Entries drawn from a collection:
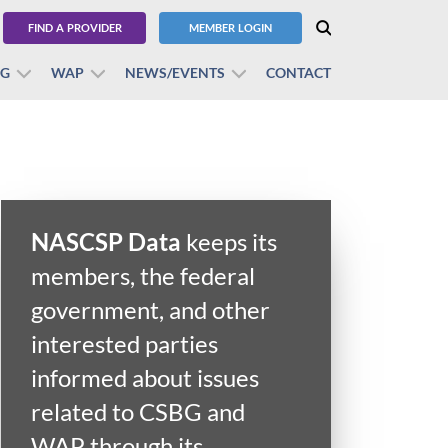
FIND A PROVIDER
MEMBER LOGIN
BG
WAP
NEWS/EVENTS
CONTACT
NASCSP Data
keeps its
members, the federal
government, and other
interested parties
informed about issues
related to CSBG and
WAP through its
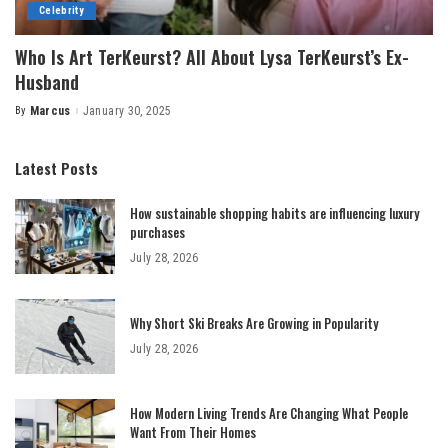
Celebrity
Who Is Art TerKeurst? All About Lysa TerKeurst’s Ex-
Husband
By
Marcus
January 30, 2025
Posted
by
Latest Posts
How sustainable shopping habits are influencing luxury
purchases
July 28, 2026
Why Short Ski Breaks Are Growing in Popularity
July 28, 2026
How Modern Living Trends Are Changing What People
Want From Their Homes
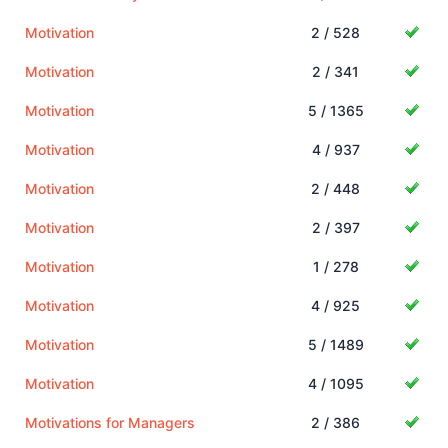
Motivation
2 / 528
Motivation
2 / 341
Motivation
5 / 1365
Motivation
4 / 937
Motivation
2 / 448
Motivation
2 / 397
Motivation
1 / 278
Motivation
4 / 925
Motivation
5 / 1489
Motivation
4 / 1095
Motivations for Managers
2 / 386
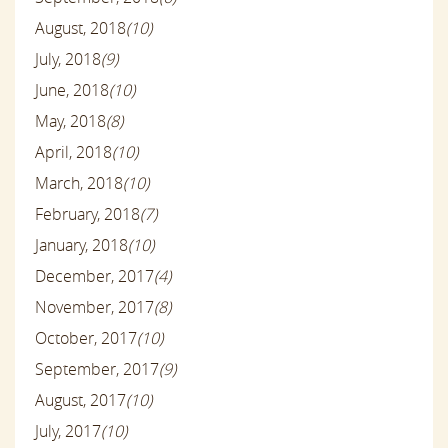
August, 2018
(10)
July, 2018
(9)
June, 2018
(10)
May, 2018
(8)
April, 2018
(10)
March, 2018
(10)
February, 2018
(7)
January, 2018
(10)
December, 2017
(4)
November, 2017
(8)
October, 2017
(10)
September, 2017
(9)
August, 2017
(10)
July, 2017
(10)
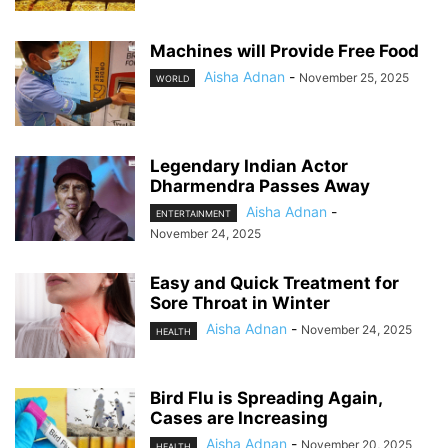
Machines will Provide Free Food
Aisha Adnan
-
November 25, 2025
WORLD
Legendary Indian Actor
Dharmendra Passes Away
Aisha Adnan
-
ENTERTAINMENT
November 24, 2025
Easy and Quick Treatment for
Sore Throat in Winter
Aisha Adnan
-
November 24, 2025
HEALTH
Bird Flu is Spreading Again,
Cases are Increasing
Aisha Adnan
-
November 20, 2025
HEALTH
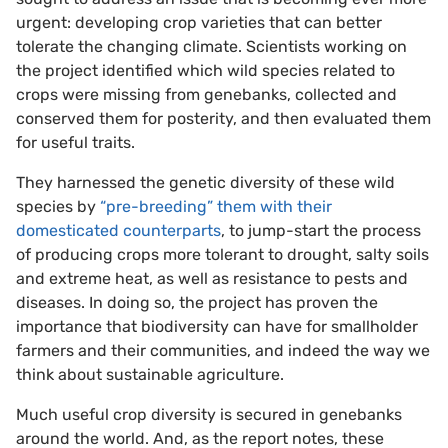
urgent: developing crop varieties that can better
tolerate the changing climate. Scientists working on
the project identified which wild species related to
crops were missing from genebanks, collected and
conserved them for posterity, and then evaluated them
for useful traits.
They harnessed the genetic diversity of these wild
species by
“pre-breeding” them with their
domesticated counterparts
, to jump-start the process
of producing crops more tolerant to drought, salty soils
and extreme heat, as well as resistance to pests and
diseases. In doing so, the project has proven the
importance that biodiversity can have for smallholder
farmers and their communities, and indeed the way we
think about sustainable agriculture.
Much useful crop diversity is secured in genebanks
around the world. And, as the report notes, these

## Problem to solve
Write out every line of text in the records above as a JSON list of strings, one string per line, skipping blank lines. Leave out the picture markers.

## Output below
[
  "FIND A PROVIDER",
  "MEMBER LOGIN",
  "BG",
  "WAP",
  "NEWS/EVENTS",
  "CONTACT",
  "NASCSP Data",
  "keeps its",
  "members, the federal",
  "government, and other",
  "interested parties",
  "informed about issues",
  "related to CSBG and",
  "WAP through its",
  "Celebrity",
  "Who Is Art TerKeurst? All About Lysa TerKeurst’s Ex-",
  "Husband",
  "By",
  "Marcus",
  "January 30, 2025",
  "Posted",
  "by",
  "Latest Posts",
  "How sustainable shopping habits are influencing luxury",
  "purchases",
  "July 28, 2026",
  "Why Short Ski Breaks Are Growing in Popularity",
  "July 28, 2026",
  "How Modern Living Trends Are Changing What People",
  "Want From Their Homes",
  "Motivation",
  "2 / 528",
  "Motivation",
  "2 / 341",
  "Motivation",
  "5 / 1365",
  "Motivation",
  "4 / 937",
  "Motivation",
  "2 / 448",
  "Motivation",
  "2 / 397",
  "Motivation",
  "1 / 278",
  "Motivation",
  "4 / 925",
  "Motivation",
  "5 / 1489",
  "Motivation",
  "4 / 1095",
  "Motivations for Managers",
  "2 / 386",
  "August, 2018",
  "(10)",
  "July, 2018",
  "(9)",
  "June, 2018",
  "(10)",
  "May, 2018",
  "(8)",
  "April, 2018",
  "(10)",
  "March, 2018",
  "(10)",
  "February, 2018",
  "(7)",
  "January, 2018",
  "(10)",
  "December, 2017",
  "(4)",
  "November, 2017",
  "(8)",
  "October, 2017",
  "(10)",
  "September, 2017",
  "(9)",
  "August, 2017",
  "(10)",
  "July, 2017",
  "(10)",
  "Machines will Provide Free Food",
  "Aisha Adnan",
  "-",
  "November 25, 2025",
  "WORLD",
  "Legendary Indian Actor",
  "Dharmendra Passes Away",
  "Aisha Adnan",
  "-",
  "ENTERTAINMENT",
  "November 24, 2025",
  "Easy and Quick Treatment for",
  "Sore Throat in Winter",
  "Aisha Adnan",
  "-",
  "November 24, 2025",
  "HEALTH",
  "Bird Flu is Spreading Again,",
  "Cases are Increasing",
  "Aisha Adnan",
  "-",
  "November 20, 2025",
  "HEALTH",
  "urgent: developing crop varieties that can better",
  "tolerate the changing climate. Scientists working on",
  "the project identified which wild species related to",
  "crops were missing from genebanks, collected and",
  "conserved them for posterity, and then evaluated them",
  "for useful traits.",
  "They harnessed the genetic diversity of these wild",
  "species by",
  "“pre-breeding” them with their",
  "domesticated counterparts",
  ", to jump-start the process",
  "of producing crops more tolerant to drought, salty soils",
  "and extreme heat, as well as resistance to pests and",
  "diseases. In doing so, the project has proven the",
  "importance that biodiversity can have for smallholder",
  "farmers and their communities, and indeed the way we",
  "think about sustainable agriculture.",
  "Much useful crop diversity is secured in genebanks",
  "around the world. And, as the report notes, these"
]